◆ Passage for review:
=== Section Start ===
Imagine being an HR professional in a corporation, and you hear the following comments from some of your executives:

  • “Well, isn’t Connie Asian? Maybe she can understand what these stats mean.”
  • “Of course he’s nice. He’s from Canada.”
  • “Don’t bother showing Jack that app. He’s old school and doesn’t get technology. Besides, he’s about to retire.”
  • Janet gets emotional when she disagrees with the men on the team. Why can’t she be more like them?”
  • “Like most men, our CEO is thickheaded when he believes that he knows the solution.”

From an HR perspective, such comments stereotype race, age, gender, and nationality. To protect their organizations, HR professionals try to prevent such talk in the workplace, raise awareness about why using stereotypes is harmful, and even discipline employees when such talk becomes pervasive.

EEO Laws

Moreover, many HR policies align with Equal Employment Opportunity (EEO) laws to prevent employees from stereotyping. Here are a few examples (but in no order):

  • The Age Discrimination in Employment Act (ADEA)
=== Section End ===
◆ Given records:
=== Section Start ===
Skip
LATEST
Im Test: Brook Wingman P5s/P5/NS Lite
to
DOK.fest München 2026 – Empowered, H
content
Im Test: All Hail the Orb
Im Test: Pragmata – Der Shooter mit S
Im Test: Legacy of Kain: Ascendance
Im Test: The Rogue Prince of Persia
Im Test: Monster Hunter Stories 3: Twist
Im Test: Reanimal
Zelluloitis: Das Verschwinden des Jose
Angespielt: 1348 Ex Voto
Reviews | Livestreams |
=== Section End ===
◆ Complete the following:
1. Answer these about the passage on workplace stereotyping above, not the records:
(a) What reasons does the executive give for not showing Jack the app?
(b) Which four traits does the passage say the comments stereotype?
(c) Which law is the first example listed under "EEO Laws"?
2. Please write the next part of the passage on workplace stereotyping, picking up from its final line.

◆ Results:
1.
(a) He's old school, doesn't get technology, and is about to retire.
(b) Race, age, gender, and nationality.
(c) The Age Discrimination in Employment Act (ADEA).

2.
  • The Pregnancy Discrimination Act (PDA)
  • Equal Pay Act (EPA)
  • The Americans with Disabilities Act (ADA)
  • The Civil Rights Act of 1964 (Title VII)
  • Lilly Ledbetter Fair Pay Act

The Biggest HR Professional Mistake?

Here’s my question:

With the importance placed on preventing and mitigating stereotyping, why do some HR professionals not only allow but encourage the stereotyping of Millennials?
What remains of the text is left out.